Pour les machines plus anciennes qui ne supportent que le BIOS traditionnel, la mise à niveau vers Windows 11 est bloquée. Cela accélère le retrait progressif du mode Legacy dans les environnements professionnels et domestiques.

Le mode CSM : quand l’UEFI émule le BIOS traditionnel
Avez-vous remarqué l’option « CSM » (Compatibility Support Module) dans les réglages de votre carte mère ? Ce module permet à un firmware UEFI de se comporter comme un BIOS traditionnel pour rester compatible avec d’anciens systèmes d’exploitation ou des périphériques de démarrage qui ne supportent pas l’UEFI.
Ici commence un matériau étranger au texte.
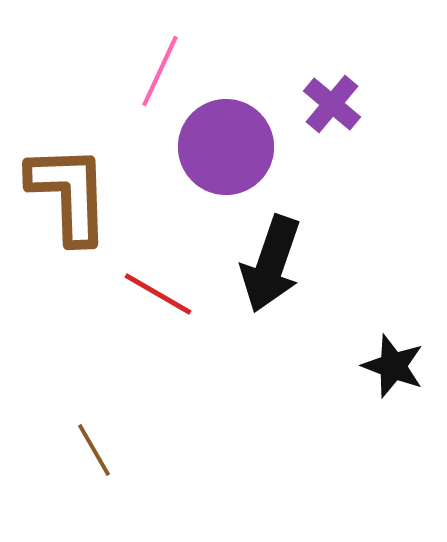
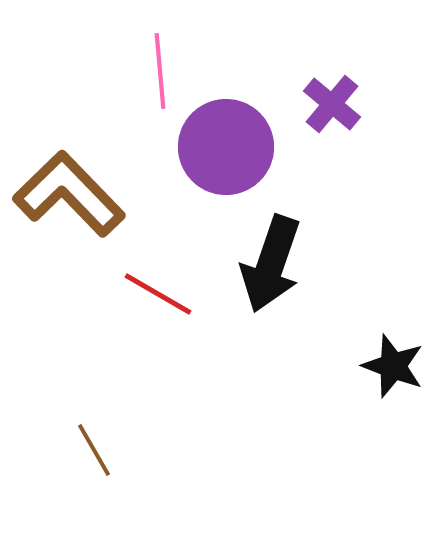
pink line: rotated 30 degrees counterclockwise
brown L-shape: rotated 42 degrees counterclockwise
Le CSM est un pont entre deux mondes. Il reste utile pour démarrer un vieux système sur du matériel récent. En revanche, activer le CSM désactive généralement le Secure Boot, ce qui supprime la protection au démarrage. Sur un PC destiné à Windows 11, le CSM doit être désactivé.
De plus en plus de fabricants retirent le CSM de leurs firmwares les plus récents, ce qui marque la fin de la rétrocompatibilité avec le BIOS hérité sur les nouvelles générations de cartes mères.
Tableau récapitulatif BIOS traditionnel et UEFI
| BIOS traditionnel | UEFI | |
| Architecture | 16 bits | 32 ou 64 bits |
| Partitionnement | MBR | GPT |
| Interface | Texte, clavier seul | Graphique, souris possible |
| Secure Boot | Non | Oui |
| Compatibilité Windows 11 | Non | Oui (requis) |
| CSM | Non applicable | Option de rétrocompatibilité |
Le passage du BIOS traditionnel à l’UEFI n’est pas qu’une évolution d’interface. Il conditionne la taille des disques exploitables, la sécurité du démarrage et la compatibilité avec les systèmes d’exploitation actuels. Sur un PC récent, le mode Legacy n’a plus de raison d’être activé, sauf besoin de compatibilité très spécifique avec un ancien système. Vérifier ces réglages dans le firmware de sa carte mère, avant toute installation ou migration, évite bien des blocages.